HTTPie https: Force TLS and Verify Certificates
The https command is HTTPie with the scheme forced to https, so https example.com requests over TLS.
HTTPie installs two entry points: http and https. They are the same program; https just defaults the URL scheme to TLS, saving you from typing the scheme.
What it does
https behaves exactly like http but assumes the https:// scheme when none is given. Certificate verification is on by default; --verify=no disables it and --verify <path> points at a custom CA bundle. --cert and --cert-key supply a client certificate for mutual TLS.
Common usage
https example.com/api/health
https --verify=no example.com/api # skip cert checking (test only)

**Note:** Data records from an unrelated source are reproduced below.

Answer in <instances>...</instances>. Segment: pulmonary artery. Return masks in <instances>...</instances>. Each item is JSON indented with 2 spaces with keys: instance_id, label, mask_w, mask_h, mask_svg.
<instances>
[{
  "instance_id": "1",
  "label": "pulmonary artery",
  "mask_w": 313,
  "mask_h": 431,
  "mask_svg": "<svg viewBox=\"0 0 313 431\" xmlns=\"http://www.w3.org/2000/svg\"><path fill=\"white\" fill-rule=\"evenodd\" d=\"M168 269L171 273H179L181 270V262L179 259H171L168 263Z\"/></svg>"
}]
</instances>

https --verify=/etc/ssl/ca.pem example.com/api
https --cert=client.pem --cert-key=client-key.pem example.com/apiOptions
| Flag | What it does |
|---|---|
| --verify=yes|no | Enable (default) or disable certificate verification |
| --verify=<path> | Use a custom CA bundle for verification |
| --cert=<file> | Client certificate for mutual TLS |
| --cert-key=<file> | Private key for the client certificate |
| --ssl=<version> | Force a TLS version, e.g. tls1.2 |
In CI
Prefer pointing --verify at the CA bundle over turning verification off. --verify=no hides real chain problems and only belongs against a throwaway self-signed test server.
Common errors in CI
http: error: SSLError: [SSL: CERTIFICATE_VERIFY_FAILED] certificate verify failed: unable to get local issuer certificate means the chain is incomplete or the CA is not trusted on the runner; supply the bundle via --verify. [SSL: CERTIFICATE_VERIFY_FAILED] ... self signed certificate means a self-signed cert without a trusted anchor. [SSL: WRONG_VERSION_NUMBER] usually means you spoke TLS to a plain-HTTP port.